Human Capital.  Dir: Marc Meyers. Scr: Oren Moverman. With Liev Schreiber, Peter Sarsgaard, Marisa Tomei. 97 minutes. 

THREE AND A HALF STARS/B+

There is cost, and there is value. And sometimes, the characters in Human Capital discover, the two have no relation.

 

Based on the 2013 Italian film Il Capitale Umano, itself inspired by the Stephen Amidon novel, director Marc Meyers’ movie is full of smart prickly performers colliding in a luxurious landscape of high incomes and low morals.  

Each of them has a financial deal they are trying to make. But what is the human price they are willing to pay?

The story unreels from three different perspectives. First, there is Liev Schreiber’s Drew, a well-off real-estate broker silently seething he’s not as well-off as his rich neighbors, Quint and Carrie.  Desperate to get into Quint’s money-minting hedge fund, he recklessly invests money he doesn’t have.

Meanwhile, Quint, played to slippery perfection by Peter Sarsgaard, has his own problems – although one of them is definitely not worrying about his investors. Or about his wife, sharply brought to life by Marisa Tomei, currently looking longingly at starting her own non-profit, and bitterly at her own chilly life.

Each one of them wants something more, but what are they willing to give up to get it? Their house? Their marriage? Another person? There are deals to be made, and not the kind covered in the Wall Street Journal, either.

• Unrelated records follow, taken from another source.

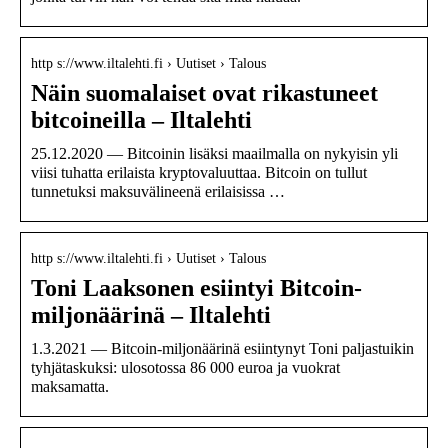
http s://www.iltalehti.fi › Uutiset › Talous
Näin suomalaiset ovat rikastuneet
bitcoineilla – Iltalehti
25.12.2020 — Bitcoinin lisäksi maailmalla on nykyisin yli
viisi tuhatta erilaista kryptovaluuttaa. Bitcoin on tullut
tunnetuksi maksuvälineenä erilaisissa …
http s://www.iltalehti.fi › Uutiset › Talous
Toni Laaksonen esiintyi Bitcoin-
miljonäärinä – Iltalehti
1.3.2021 — Bitcoin-miljonäärinä esiintynyt Toni paljastuikin
tyhjätaskuksi: ulosotossa 86 000 euroa ja vuokrat
maksamatta.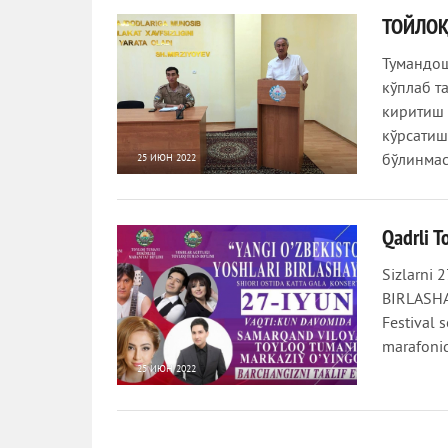
ТОЙЛОҚ
Тумандош
кўплаб т
киритиш 
кўрсатиш
бўлинмас
25 ИЮН 2022
613
0
Qadrli T
Sizlarni 
BIRLASHAY
Festival 
marafoni
25 ИЮН 2022
716
0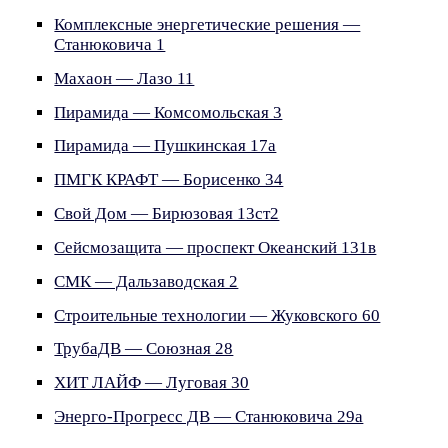
Комплексные энергетические решения —
Станюковича 1
Махаон — Лазо 11
Пирамида — Комсомольская 3
Пирамида — Пушкинская 17а
ПМГК КРАФТ — Борисенко 34
Свой Дом — Бирюзовая 13ст2
Сейсмозащита — проспект Океанский 131в
СМК — Дальзаводская 2
Строительные технологии — Жуковского 60
ТрубаДВ — Союзная 28
ХИТ ЛАЙФ — Луговая 30
Энерго-Прогресс ДВ — Станюковича 29а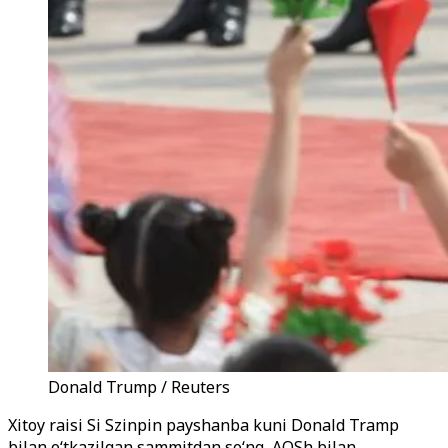
Donald Trump / Reuters
Xitoy raisi Si Szinpin payshanba kuni Donald Tramp
bilan o‘tkazilgan sammitdan so‘ng, AQSh bilan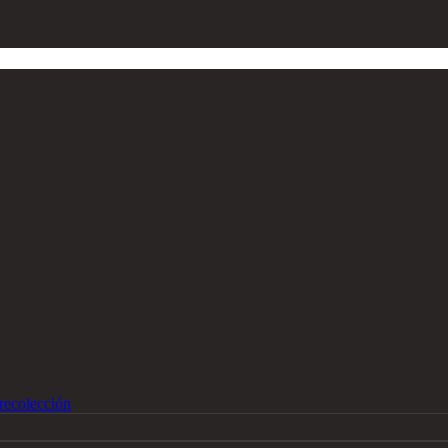
recolección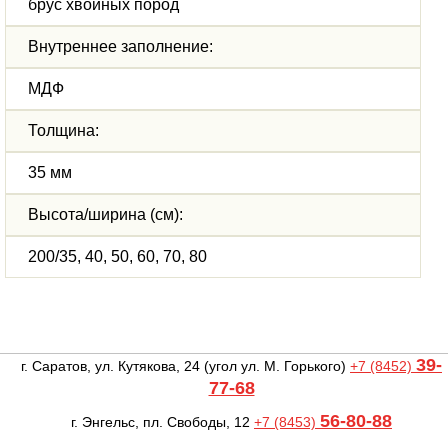
брус хвойных пород
Внутреннее заполнение:
МДФ
Толщина:
35 мм
Высота/ширина (см):
200/35, 40, 50, 60, 70, 80
39-
г. Саратов, ул. Кутякова, 24
(угол ул. М. Горького)
+7 (8452)
77-68
56-80-88
г. Энгельс, пл. Свободы, 12
+7 (8453)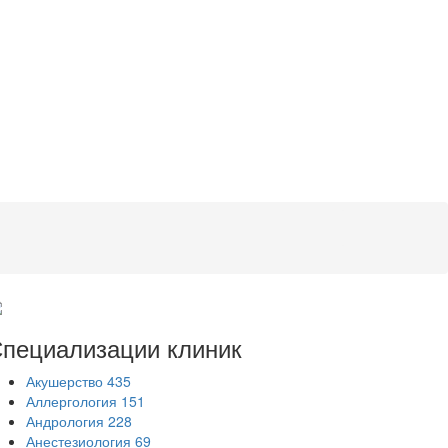
пециализации
клиник
Акушерство
435
Аллергология
151
Андрология
228
Анестезиология
69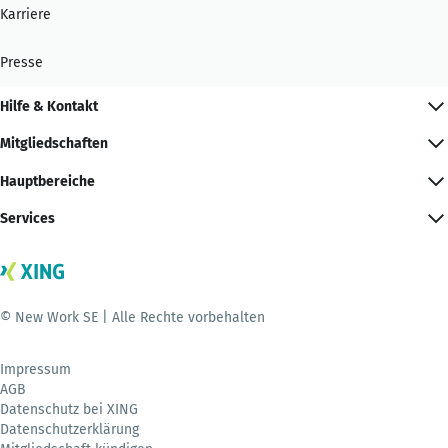
Karriere
Presse
Hilfe & Kontakt
Mitgliedschaften
Hauptbereiche
Services
© New Work SE | Alle Rechte vorbehalten
Impressum
AGB
Datenschutz bei XING
Datenschutzerklärung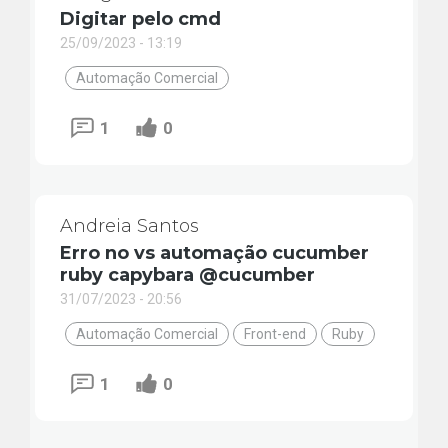
Digitar pelo cmd
25/09/2023 - 13:19
Automação Comercial
1
0
Andreia Santos
Erro no vs automação cucumber
ruby capybara @cucumber
31/07/2023 - 20:56
Automação Comercial
Front-end
Ruby
1
0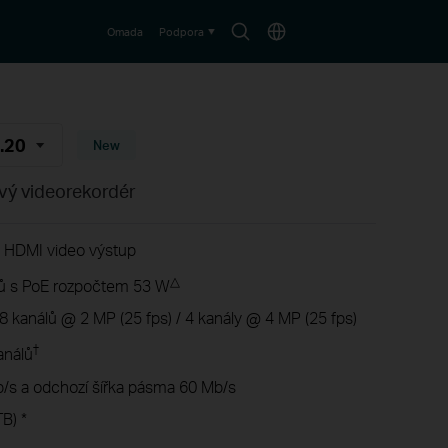
Search
Choose
Omada
Podpora
icon
location
.20
New
vý videorekordér
K HDMI video výstup
△
ů s PoE rozpočtem 53 W
 kanálů @ 2 MP (25 fps) / 4 kanály @ 4 MP (25 fps)
†
análů
b/s a odchozí šířka pásma 60 Mb/s
B) *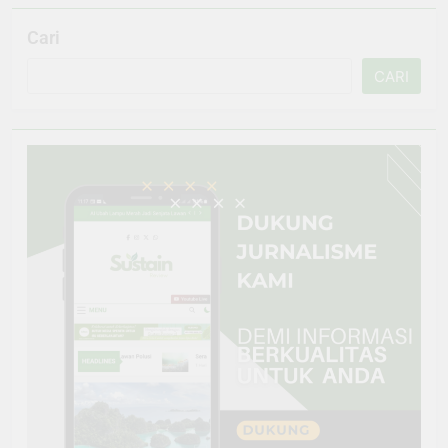
Cari
CARI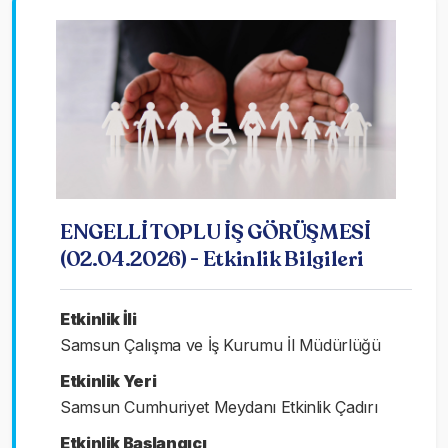
ENGELLİ TOPLU İŞ GÖRÜŞMESİ
(02.04.2026) - Etkinlik Bilgileri
Etkinlik İli
Samsun Çalışma ve İş Kurumu İl Müdürlüğü
Etkinlik Yeri
Samsun Cumhuriyet Meydanı Etkinlik Çadırı
Etkinlik Başlangıcı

There’s a young-love subplot, too, which connects the families, as Drew’s moody daughter shares secrets with Quint and Carrie’s surly son. In the end, however, the teen angst is mostly just a distraction from the grown-up drama on display, all captured in the damp autumnal tones of Kat Westergaard’s cinematography.

But then just as the film seems set in a perpetual Autumn, so do the people seem trapped in their own, slowly darkening season. Life is short and then it’s over, and even if you’re rich enough to buy almost anything, life’s shops are closing soon. If you see something you want, better grab it.

 Once again, screenwriter Oren Moverman shows the same confident feel for the 1% that he did in The Dinner, while Meyers’ direction nimbly keeps all three narrative balls in the air. Although the Rashomon gimmick is a little forced, at times, each of the three leads is superb in their parts, by turns desperate, hungry or ice-cold.

The tone is set right at the beginning at a school dinner, with the prep-school headmaster preparing to dole out a coveted academic prize. These students may already have everything, but they want more, just like their parents do. And none of them see that acquisitiveness or unexamined privilege as a problem.

“When did elite become a dirty word,” the headmaster says to appreciative chuckles. But his joking defense of the upper class gets things a little backwards. These people onscreen aren’t heartless because they’re at the top. They’re at the top because they’re heartless.